In Virginia, Connolly-Fimian House race too close to call; 3 Democrats lose seats
Wednesday, November 3, 2010; 6:34 AM
Rep. Gerald E. Connolly (D) was holding on to a thin lead in the race to keep his seat Tuesday night, even as a Republican wave swept three fellow Democratic members of Congress from Virginia out of office.
In a rematch of their 2008 race, Connolly led Oakton businessman Keith Fimian (R) by less than 500 votes with 99 percent of precincts reporting in the 11th Congressional District, which includes most of Fairfax County and a portion of Prince William County. Connolly won by 12 percentage points two years ago and was leading Tuesday by less than 1 percent.
Connolly, a veteran politician who once headed the Fairfax Board of Supervisors, spoke to supporters late Tuesday and made what appeared to be an acceptance speech.
"I hope you will find me worthy. . . and accept my deep gratitude to continue to be able to serve this public for another two years," he said.
But Fimian did not concede. His campaign released a statement early Wednesday saying, "In an election this close, it is important to take the time to get the result right by seeing the counting and canvassing process through."
Fairfax elections officials said they had counted all of the votes - including absentee ballots - except for those in two precincts, where a small number of machines malfunctioned. Those votes will be counted Wednesday morning, Registrar Edgardo Cortes said.

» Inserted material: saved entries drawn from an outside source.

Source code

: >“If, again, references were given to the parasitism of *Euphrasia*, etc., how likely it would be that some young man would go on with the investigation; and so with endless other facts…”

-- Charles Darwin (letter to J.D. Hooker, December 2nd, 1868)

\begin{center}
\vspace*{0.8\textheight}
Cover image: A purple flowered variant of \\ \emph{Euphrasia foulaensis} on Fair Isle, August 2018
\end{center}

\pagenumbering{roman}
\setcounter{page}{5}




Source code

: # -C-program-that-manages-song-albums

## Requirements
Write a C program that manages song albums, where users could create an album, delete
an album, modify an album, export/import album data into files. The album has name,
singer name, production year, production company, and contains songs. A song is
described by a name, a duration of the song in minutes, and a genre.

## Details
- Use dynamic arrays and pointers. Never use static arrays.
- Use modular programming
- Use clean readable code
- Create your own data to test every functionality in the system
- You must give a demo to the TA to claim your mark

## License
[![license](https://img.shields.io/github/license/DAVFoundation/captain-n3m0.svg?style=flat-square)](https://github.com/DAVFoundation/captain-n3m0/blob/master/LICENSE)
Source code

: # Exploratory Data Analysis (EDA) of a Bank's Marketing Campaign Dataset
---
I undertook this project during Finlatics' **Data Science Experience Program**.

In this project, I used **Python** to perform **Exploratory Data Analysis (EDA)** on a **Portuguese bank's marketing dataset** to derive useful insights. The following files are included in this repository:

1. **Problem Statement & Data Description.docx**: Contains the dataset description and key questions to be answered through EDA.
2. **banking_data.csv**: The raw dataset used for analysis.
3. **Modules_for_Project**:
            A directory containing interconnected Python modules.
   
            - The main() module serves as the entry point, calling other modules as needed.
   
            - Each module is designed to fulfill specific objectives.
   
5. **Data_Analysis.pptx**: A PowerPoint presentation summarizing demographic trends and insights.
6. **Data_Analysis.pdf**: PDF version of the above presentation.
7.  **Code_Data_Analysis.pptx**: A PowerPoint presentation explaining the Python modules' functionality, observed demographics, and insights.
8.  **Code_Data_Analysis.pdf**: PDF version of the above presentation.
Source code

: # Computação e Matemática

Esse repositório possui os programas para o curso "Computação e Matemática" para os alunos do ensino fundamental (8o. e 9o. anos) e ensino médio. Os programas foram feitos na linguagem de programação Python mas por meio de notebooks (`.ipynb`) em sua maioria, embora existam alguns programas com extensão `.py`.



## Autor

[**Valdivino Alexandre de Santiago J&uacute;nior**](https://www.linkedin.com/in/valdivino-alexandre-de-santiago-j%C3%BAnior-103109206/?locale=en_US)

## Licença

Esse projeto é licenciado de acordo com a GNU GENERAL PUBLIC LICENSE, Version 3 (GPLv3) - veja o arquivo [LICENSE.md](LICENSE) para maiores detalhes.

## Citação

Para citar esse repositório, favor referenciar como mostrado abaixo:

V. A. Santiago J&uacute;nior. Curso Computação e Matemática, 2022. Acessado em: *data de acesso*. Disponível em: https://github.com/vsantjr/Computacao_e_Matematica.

Connolly won each of those precincts two years ago by 20 percentage points.
In the 2nd District in Norfolk and Virginia Beach, freshman Rep. Glenn Nye (D) was ousted by auto dealer Scott Rigell (R). In the 5th District in the central part of the state, first-term Rep. Tom Perriello (D) lost to state Sen. Robert Hurt. In the 9th District in southwestern Virginia, veteran Rep. Rick Boucher (D) lost his seat to state House Majority Leader Morgan Griffith (R).
The national momentum that carried Republicans to a projected majority in the House helped the party regain the ground it had lost in Virginia in 2008, when Connolly, Nye and Perriello all picked up GOP-held seats and President Obama became the first Democrat to carry the state since Lyndon Johnson. Some observers said they thought those wins heralded a decisive and lasting shift in Virginia politics. But it seems to have lasted just 24 months.
Mark J. Rozell, a professor of public policy at George Mason University, said the reversal from 2008 showed the perils of reading too much into the results of any one election cycle.
"Virginia was two years ago - and remains - a two-party state, and the fortunes of the parties can shift significantly," Rozell said, noting that the second Fimian-Connolly race "definitely wasn't supposed to be this close."
In a statement congratulating Hurt on Tuesday night, Perriello said he was "proud" of his record. "Real change is not something that is measured in a year or two; I believe that our actions will ripple out for years to come," Perriello said.